Il est presque 17h et je repars de Villaines, plus que 200 bornes, bordel !
Bon, on ne va pas non plus se mentir, parfois sur PBP, on s'occupe seulement d'abattre des kilomètres, on pense à des tas de choses, à notre copine qui s'angoisse à la maison... Je roule un peu avec Marcel le Grenoblois, il roule en écoutant une mini radio montée sur son guidon. Il me propose de continuer avec lui mais je le laisse filer car je ressens un début de tendinite au talon d'achille.

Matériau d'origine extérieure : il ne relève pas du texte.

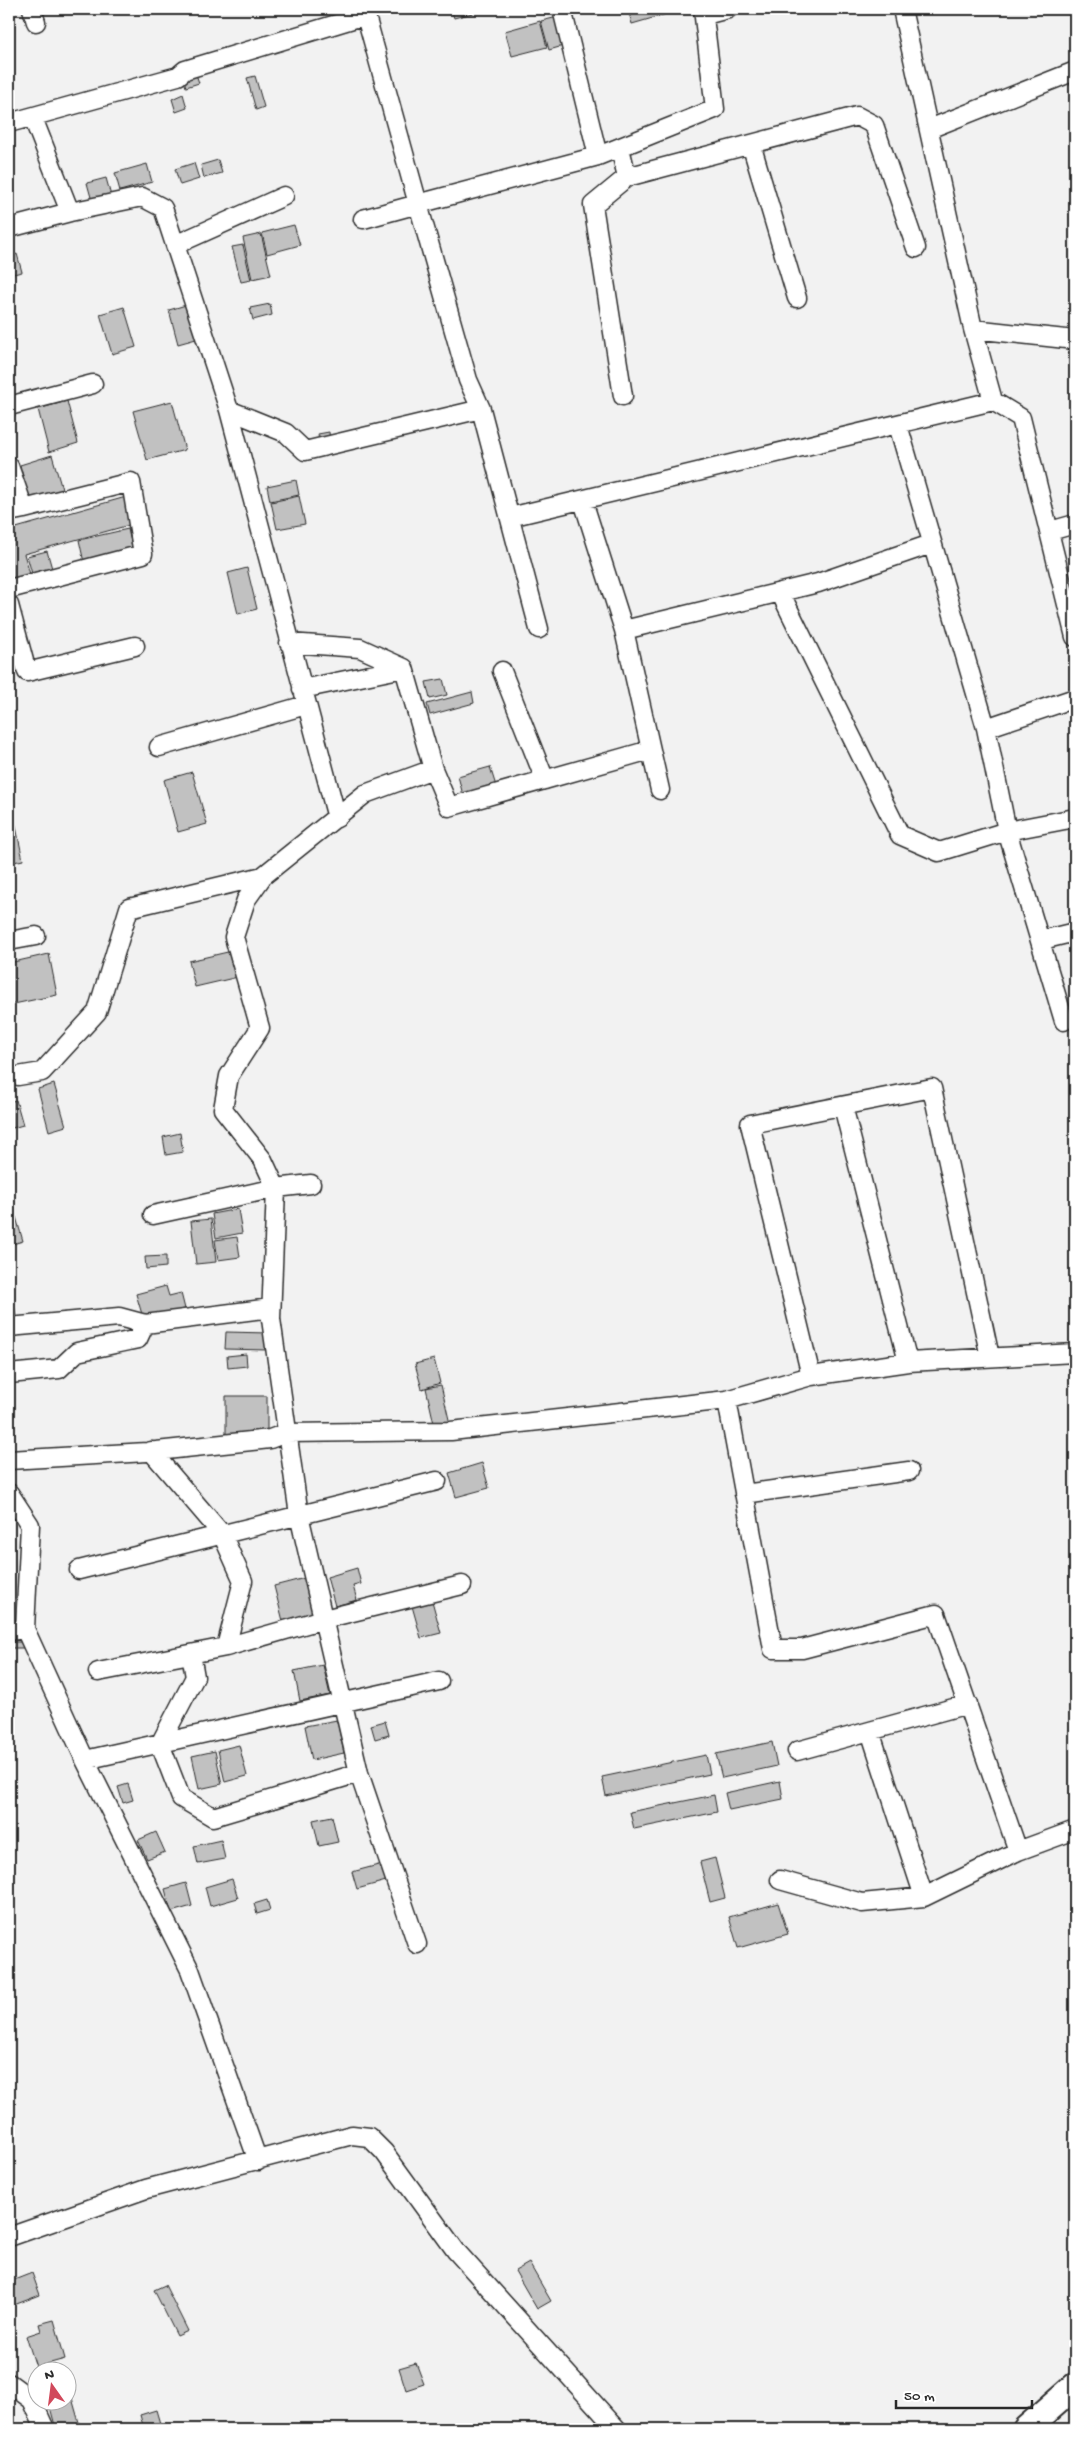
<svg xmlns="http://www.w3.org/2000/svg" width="1084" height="2438" font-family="'Gochi Hand',sans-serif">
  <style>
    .building { fill: #c1c1c1; stroke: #2b2b2b }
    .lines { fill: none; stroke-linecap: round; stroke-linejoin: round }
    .minor-casing { stroke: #2b2b2b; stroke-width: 21 }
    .secondary-casing { stroke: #2b2b2b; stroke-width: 29 }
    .minor { stroke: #fff; stroke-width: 18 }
    .secondary { stroke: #fff; stroke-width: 25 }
  </style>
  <rect width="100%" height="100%" fill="#f2f2f2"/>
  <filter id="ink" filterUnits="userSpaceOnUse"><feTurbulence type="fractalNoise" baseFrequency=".02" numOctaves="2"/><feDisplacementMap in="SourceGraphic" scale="10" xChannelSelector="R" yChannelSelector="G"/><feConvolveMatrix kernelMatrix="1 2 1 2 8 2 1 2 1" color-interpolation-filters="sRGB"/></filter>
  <g filter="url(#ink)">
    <path class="building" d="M451 9H488L454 18Z
      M628 9H677V11L632 24Z
      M562 16 570 44 549 50 541 21Z
      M540 21 547 47 512 56 505 31Z
      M195 71 199 83 186 87 182 75Z
      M255 76 264 107 256 110 247 78Z
      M183 94 187 108 176 112 172 99Z
      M218 160 222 173 204 178 201 165Z
      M194 163 199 179 180 185 175 169Z
      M147 164 152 182 120 191 115 173Z
      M106 178 111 196 92 201 87 183Z
      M294 225 300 245 267 254 262 233Z
      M261 234 271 275 252 279 243 238Z
      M243 245 251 280 241 282 232 247Z
      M17 254 22 272 9 275V257Z
      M270 304 272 315 253 320 250 308Z
      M186 305 196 339 178 344 169 310Z
      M124 307 136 347 112 354 100 314Z
      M67 401 78 443 49 452 38 409Z
      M172 401 185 450 147 460 133 411Z
      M329 432 330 441 319 443 318 434Z
      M52 455 64 496 31 506 20 465Z
      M296 480 299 495 270 501 267 486Z
      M299 496 305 524 277 529 271 502Z
      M126 497 133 524 24 554 32 581 9 588V530Z
      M128 529 134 556 85 567 79 540Z
      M47 551 53 572 33 577 27 556Z
      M247 568 257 609 238 614 228 573Z
      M443 679 447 695 430 699 426 682Z
      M472 692 474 703 430 715 427 704Z
      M490 767 496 786 463 795 458 776Z
      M192 772 207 824 178 832 164 780Z
      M14 817 23 860 9 863V818Z
      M232 951 238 977 195 987 189 961Z
      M49 954 57 995 9 1005V963Z
      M54 1084 66 1126 49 1131 38 1089Z
      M16 1100 23 1125 9 1129V1102Z
      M180 1133 183 1152 166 1155 163 1137Z
      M238 1209 242 1233 216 1238 212 1214Z
      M16 1217 23 1241 9 1245V1220Z
      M211 1219 216 1262 196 1264 191 1221Z
      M237 1237 240 1257 218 1260 215 1240Z
      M166 1256V1267L146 1269 145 1257Z
      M9 1285H11L16 1317 9 1318Z
      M166 1286 169 1296 181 1293 185 1309 144 1321 136 1294Z
      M226 1332 268 1333 267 1350 225 1349Z
      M246 1354 247 1366 228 1368 227 1356Z
      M434 1359 440 1383 422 1389 415 1364Z
      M441 1385 450 1424 435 1428 426 1388Z
      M226 1396H267V1437H226Z
      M482 1463 489 1488 456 1497 449 1473Z
      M357 1568 361 1584 353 1586 357 1600 335 1606 327 1577Z
      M305 1578 314 1612 283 1621 274 1586Z
      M432 1601 441 1633 421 1638 412 1606Z
      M9 1642H25V1648H9Z
      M323 1665 330 1695 300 1701 294 1671Z
      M337 1720 344 1753 312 1760 305 1726Z
      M385 1721 389 1735 375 1739 371 1725Z
      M772 1742 777 1766 722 1778 716 1754Z
      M239 1745 247 1776 225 1782 218 1750Z
      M215 1751 222 1784 199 1789 192 1756Z
      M706 1755 710 1774 606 1796 602 1777Z
      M780 1781 783 1799 729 1810 725 1793Z
      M128 1784 133 1800 123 1803 118 1787Z
      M714 1795 717 1812 634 1829 630 1812Z
      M332 1816 338 1842 319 1846 313 1820Z
      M156 1832 165 1852 147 1859 138 1840Z
      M221 1840 225 1859 198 1864 194 1846Z
      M715 1858 725 1898 710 1902 700 1862Z
      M382 1864 386 1881 357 1889 352 1872Z
      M232 1879 238 1898 210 1906 205 1887Z
      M186 1883 192 1906 171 1912 165 1889Z
      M267 1900 270 1910 257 1914 254 1904Z
      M778 1903 788 1934 738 1948 729 1917Z
      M529 2263 551 2301 537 2309 515 2271Z
      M32 2273 40 2295 14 2305 9 2291V2282Z
      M165 2285 188 2331 177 2336 154 2290Z
      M54 2320 65 2359 36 2367 26 2336 41 2331 39 2324Z
      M416 2363 424 2384 406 2390 399 2368Z
      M70 2391 80 2426 56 2429 48 2400H68V2392Z
      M156 2410 161 2427 144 2429 140 2415Z"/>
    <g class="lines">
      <g class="minor-casing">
        <path id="minor" d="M32 9 36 22
          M562 9 598 156 715 109 703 9
          M902 9 973 329
          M705 15 728 9
          M33 118 70 212 142 197 163 208 229 410 337 818
          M9 123 178 76 185 70 366 15
          M929 129 1075 71
          M751 144 797 298
          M620 148 627 177
          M363 219 418 204 364 9
          M9 228 70 212
          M175 245 284 196
          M623 396 593 205 627 177 857 116 874 125 916 248
          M993 401 1021 418 1075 637
          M9 406 93 384
          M229 410 286 433 305 451 481 409
          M898 425 986 728 1007 831 1064 1021
          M9 466 24 509 9 512
          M583 501 624 630 660 790
          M510 517 993 401 973 329 1075 340
          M1050 531 1075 524
          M9 589 143 554 131 482 24 509
          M780 592 900 835 939 852 1007 831 1075 818
          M9 605 27 672 135 646
          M539 629 481 409 468 380 418 204 598 156
          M624 630 818 583 931 544
          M289 643 360 648 404 668 433 769 449 807 650 750
          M502 671 545 780
          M302 689 404 668
          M986 728 1075 698
          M159 747 306 705
          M1042 940 1075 932
          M9 941 36 936
          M18 1076 42 1072 97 1012 129 908 263 876
          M843 1106 908 1362
          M153 1215 276 1188 311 1184
          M9 1327 119 1317 145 1324 271 1308
          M9 1374 59 1369 77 1352 138 1339 145 1324
          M811 1376 750 1124 932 1088 990 1357
          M727 1400 773 1649H802L936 1614 1018 1851
          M151 1451 222 1534 243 1581 226 1647
          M9 1460 147 1452 270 1439 286 1433 451 1431 727 1400 811 1376 908 1362 1075 1353
          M9 1493 30 1525 25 1629 85 1760 190 1970 258 2161
          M744 1494 909 1471
          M79 1570 437 1481
          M9 1631 25 1629
          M191 1654 195 1677 160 1744 181 1798 213 1817 359 1773
          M98 1672 226 1647 324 1619 462 1585
          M870 1731 924 1897
          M797 1751 968 1704
          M85 1760 439 1681
          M780 1880 862 1903 924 1897 1018 1851 1075 1830
          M417 1944 359 1773 299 1515 271 1319 276 1188 263 1160 223 1109 229 1076 260 1028 234 937 246 900 263 876 365 794 433 769
          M9 2237 146 2189 352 2135 369 2137 384 2152 456 2251 617 2429
          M9 2383 32 2400 45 2429"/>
      </g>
      <g class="secondary-casing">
        <path id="secondary" d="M1026 2429 1075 2386"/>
      </g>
      <use href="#minor" class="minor"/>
      <use href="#secondary" class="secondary"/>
    </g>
  </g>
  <rect width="1084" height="2438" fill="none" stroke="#fff" stroke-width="30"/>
  <rect x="15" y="15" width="1054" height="2408" fill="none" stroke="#2b2b2b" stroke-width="2" filter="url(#ink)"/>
  <g transform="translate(52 2386) rotate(346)"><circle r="24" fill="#ffffff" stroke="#aaaaaa"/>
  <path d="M0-4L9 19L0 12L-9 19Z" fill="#d1495b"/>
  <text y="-8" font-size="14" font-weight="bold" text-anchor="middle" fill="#2b2b2b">N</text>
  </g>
  <path d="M896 2400v8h136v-8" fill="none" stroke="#2b2b2b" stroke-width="2.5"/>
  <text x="904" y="2400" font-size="15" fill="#2b2b2b" stroke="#ffffff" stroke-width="4" paint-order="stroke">50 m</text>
</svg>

J'y ai droit presque à chaque édition dès que je m'approche des 1100 kms.
Je mange à Mortagne vers 21h15. La traversée du Perche n'est pas la plus passionnante au retour donc c'est le moment de philosopher un peu...

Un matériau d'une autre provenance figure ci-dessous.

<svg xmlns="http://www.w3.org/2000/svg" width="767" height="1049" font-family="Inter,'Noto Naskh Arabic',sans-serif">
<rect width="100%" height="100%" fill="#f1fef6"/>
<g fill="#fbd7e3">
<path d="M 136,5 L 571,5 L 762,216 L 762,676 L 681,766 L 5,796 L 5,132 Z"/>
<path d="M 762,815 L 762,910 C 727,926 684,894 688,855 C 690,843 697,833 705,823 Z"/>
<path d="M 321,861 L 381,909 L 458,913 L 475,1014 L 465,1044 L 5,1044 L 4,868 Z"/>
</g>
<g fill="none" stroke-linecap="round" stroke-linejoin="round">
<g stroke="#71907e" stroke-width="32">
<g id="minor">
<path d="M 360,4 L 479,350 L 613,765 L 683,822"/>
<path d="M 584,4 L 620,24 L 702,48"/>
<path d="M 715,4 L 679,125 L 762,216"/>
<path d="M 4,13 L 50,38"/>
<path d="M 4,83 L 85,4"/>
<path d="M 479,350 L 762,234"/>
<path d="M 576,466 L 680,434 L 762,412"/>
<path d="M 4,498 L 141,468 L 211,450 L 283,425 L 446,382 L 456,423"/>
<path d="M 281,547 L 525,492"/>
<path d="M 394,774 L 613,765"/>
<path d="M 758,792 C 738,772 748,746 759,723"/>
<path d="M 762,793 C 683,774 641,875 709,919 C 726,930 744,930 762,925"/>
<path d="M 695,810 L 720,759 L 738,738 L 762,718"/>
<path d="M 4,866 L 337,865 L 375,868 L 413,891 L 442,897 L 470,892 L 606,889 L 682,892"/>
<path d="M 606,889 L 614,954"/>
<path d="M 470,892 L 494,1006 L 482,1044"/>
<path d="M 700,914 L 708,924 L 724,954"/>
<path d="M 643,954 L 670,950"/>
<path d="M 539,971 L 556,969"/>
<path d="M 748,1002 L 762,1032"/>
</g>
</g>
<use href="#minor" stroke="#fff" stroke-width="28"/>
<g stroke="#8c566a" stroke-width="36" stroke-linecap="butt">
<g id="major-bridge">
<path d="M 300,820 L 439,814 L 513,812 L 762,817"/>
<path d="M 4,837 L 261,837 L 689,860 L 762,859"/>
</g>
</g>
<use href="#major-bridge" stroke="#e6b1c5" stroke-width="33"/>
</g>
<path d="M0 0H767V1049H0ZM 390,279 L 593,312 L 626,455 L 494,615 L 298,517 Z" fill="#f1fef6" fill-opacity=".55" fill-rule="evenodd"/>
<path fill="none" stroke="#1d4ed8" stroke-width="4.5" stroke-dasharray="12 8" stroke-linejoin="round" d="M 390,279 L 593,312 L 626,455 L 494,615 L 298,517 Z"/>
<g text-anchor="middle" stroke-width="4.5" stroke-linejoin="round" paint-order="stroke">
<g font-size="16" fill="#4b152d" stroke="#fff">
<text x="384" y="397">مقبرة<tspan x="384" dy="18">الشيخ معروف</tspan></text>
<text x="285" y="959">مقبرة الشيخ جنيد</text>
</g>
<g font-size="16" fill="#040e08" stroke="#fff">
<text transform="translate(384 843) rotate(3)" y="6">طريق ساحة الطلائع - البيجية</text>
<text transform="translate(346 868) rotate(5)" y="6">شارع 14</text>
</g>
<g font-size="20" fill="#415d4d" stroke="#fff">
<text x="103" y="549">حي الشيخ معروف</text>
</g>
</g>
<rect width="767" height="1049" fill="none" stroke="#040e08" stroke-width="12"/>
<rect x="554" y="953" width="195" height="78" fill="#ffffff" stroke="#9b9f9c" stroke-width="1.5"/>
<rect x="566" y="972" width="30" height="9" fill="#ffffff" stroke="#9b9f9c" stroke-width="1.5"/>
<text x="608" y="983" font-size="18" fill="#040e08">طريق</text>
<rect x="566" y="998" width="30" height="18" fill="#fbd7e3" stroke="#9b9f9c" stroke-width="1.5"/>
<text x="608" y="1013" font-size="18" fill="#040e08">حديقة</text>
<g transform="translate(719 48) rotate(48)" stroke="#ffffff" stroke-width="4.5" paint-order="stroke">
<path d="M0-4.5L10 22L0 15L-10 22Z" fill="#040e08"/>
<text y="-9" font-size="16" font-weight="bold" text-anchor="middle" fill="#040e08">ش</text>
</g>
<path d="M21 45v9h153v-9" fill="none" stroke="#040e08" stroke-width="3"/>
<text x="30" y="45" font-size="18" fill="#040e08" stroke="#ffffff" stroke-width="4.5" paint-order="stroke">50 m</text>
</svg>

Paris Brest reste une belle épreuve et je pense qu'il y a de bons cyclistes parmi ceux qui organisent. Cependant en regardant les évolutions au fil des éditions, le comportement des organisateurs fait souvent penser à celui d'une jeune fille velléitaire qui s'offrirait au premier venu ! En l'occurence ici, le compétiteur obsédé du chronomètre... Une marotte bien occidentale que celle-là et les Orientaux qui participent prennent les choses avec bien plus de détachement et de recul.
Que ferait un amish s'il devait organiser PBP?

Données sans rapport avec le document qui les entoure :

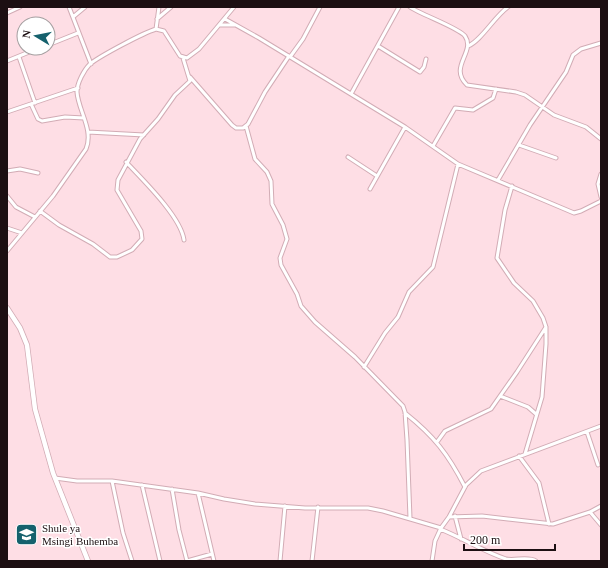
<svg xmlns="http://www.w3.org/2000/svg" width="608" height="568" font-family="'Times New Roman',serif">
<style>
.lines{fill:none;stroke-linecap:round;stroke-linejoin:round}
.street-casing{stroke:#d2acb5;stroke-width:5}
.secondary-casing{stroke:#d2acb5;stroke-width:6}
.street{stroke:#fff;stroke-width:3}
.secondary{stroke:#fff;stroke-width:4.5}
.labels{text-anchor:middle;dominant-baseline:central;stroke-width:3;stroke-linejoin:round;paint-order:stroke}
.poi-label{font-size:11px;fill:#1c0f12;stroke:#fff;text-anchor:start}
</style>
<rect width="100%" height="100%" fill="#fedee5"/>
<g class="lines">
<defs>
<path id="street" d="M 69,7 L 91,64
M 410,7 C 422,15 459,28 465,36 C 476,52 448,67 467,85 L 516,92 L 525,95 L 554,115 L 586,127 L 601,139
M 7,13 L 20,7
M 73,17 L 85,7
M 157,19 L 171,7
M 225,19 L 259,38 L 405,127 L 458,164 L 574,213 L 581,211 L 601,201
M 220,25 L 234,25
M 156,29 L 159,7
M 48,45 L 78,33
M 378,46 L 420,72 L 424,67 L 426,59
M 468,46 C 481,41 494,17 508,7
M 19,57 L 35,103
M 290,57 L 303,39 L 320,7
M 7,61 L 39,48
M 190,77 L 232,125 L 236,128 L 243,128 L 248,124 L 265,92 L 289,56
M 351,94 L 399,7
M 31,104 L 38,119 L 42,121 L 65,117 L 84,118
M 7,112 L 78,88
M 246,126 L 255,159 L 267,172 L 271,181 L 272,204 L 283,225 L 287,239 L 280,258 L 281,265 L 297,294 L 301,306 L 315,322 L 355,357 L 403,406 L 405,412 L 407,440 L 410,518
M 88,132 L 144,135
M 519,145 L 556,158
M 433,146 L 455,108 L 473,110 L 493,98 L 496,89
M 348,157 L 377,176
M 126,162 C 143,180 181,217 184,240
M 7,171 L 20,169 L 38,173
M 601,174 L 598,184 L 601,197
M 498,180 L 530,125 L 566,72 L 573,55 L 581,49 L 601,43
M 512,186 L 505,210 L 497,258 L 514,283 L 533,301 L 543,318 L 546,327 L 546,344 L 542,397 L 525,454
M 370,189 L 405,127
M 7,196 L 16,207 L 35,217
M 40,211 L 59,225 L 93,244 L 110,257 L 117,257 L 132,250 L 142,239 L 141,231 L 117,190 L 118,180 L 140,139 L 158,119 L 175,95 L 190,81 L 183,58
M 7,228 L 22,233
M 7,251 L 53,196 L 86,149 C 94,130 78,110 77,92 C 77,83 84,70 90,64 C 100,56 143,33 156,29 L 164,31 L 180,56 L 187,58 L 199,49 L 234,7
M 364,367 L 385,333 L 398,317 L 409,292 L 433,267 L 458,164
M 500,396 L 528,407 L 536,414
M 405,413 C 434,436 448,454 465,487
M 587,432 L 598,465
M 437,442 L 445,431 L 491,409 L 517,372 L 546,327
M 519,456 L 539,483 L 549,524
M 55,478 L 77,481 L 112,481 L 198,493 L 224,499 L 255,504 L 305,508 L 368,508 L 383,511 L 441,528
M 112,481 L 123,533 L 132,561
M 142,485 L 160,561
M 172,489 L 179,530 L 187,561
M 198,493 L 214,561
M 590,512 L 601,525
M 455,516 L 461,539
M 449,517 L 482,516 L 553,524 L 590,512 L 601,506
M 440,529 C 463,538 482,551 506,559 C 515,561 528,556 536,561
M 187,561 L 212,554
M 280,561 L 285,506
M 312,561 L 318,507
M 432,561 L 435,541 L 441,528 L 449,517 L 466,485 L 481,471 L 601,426"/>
<path id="secondary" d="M 7,308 L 20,328 L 27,345 L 35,409 L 53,473 L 88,561"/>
</defs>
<use href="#street" class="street-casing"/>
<use href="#secondary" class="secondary-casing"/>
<use href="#street" class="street"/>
<use href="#secondary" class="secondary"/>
</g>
<defs>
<symbol id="school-square" viewBox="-11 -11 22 22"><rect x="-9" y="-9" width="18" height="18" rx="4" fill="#15616d" stroke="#fff"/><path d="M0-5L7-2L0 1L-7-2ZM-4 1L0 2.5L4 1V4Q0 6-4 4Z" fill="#fff"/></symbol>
</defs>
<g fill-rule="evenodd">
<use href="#school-square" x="14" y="522" width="25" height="25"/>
</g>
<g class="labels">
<g class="poi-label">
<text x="42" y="528">Shule ya<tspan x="42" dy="13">Msingi Buhemba</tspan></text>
</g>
</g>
<rect width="608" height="568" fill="none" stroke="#1c0f12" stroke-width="16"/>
<g transform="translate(36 36) rotate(280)"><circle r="19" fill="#ffffff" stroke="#a49fa0"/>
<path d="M0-3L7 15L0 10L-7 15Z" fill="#15616d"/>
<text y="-6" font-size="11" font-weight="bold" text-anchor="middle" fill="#1c0f12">N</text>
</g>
<path d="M464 544v6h91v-6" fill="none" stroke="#1c0f12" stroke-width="2"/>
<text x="470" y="544" font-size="12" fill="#1c0f12" stroke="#ffffff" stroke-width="3" paint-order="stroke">200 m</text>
</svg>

Oui, les Amish, vous savez cette communauté religieuse nord-américaine d'origine allemande. Ils ne refusent pas la technologie mais s'interrogent collectivement sur l'usage qu'ils peuvent en faire. Et se restreignent fortement. Ils ne refusent pas l'usage de l'électricité mais ils refusent de se servir du réseau public. Donc parfois, ils alimentent de petits appareils avec des éoliennes rudimentaires par exemple.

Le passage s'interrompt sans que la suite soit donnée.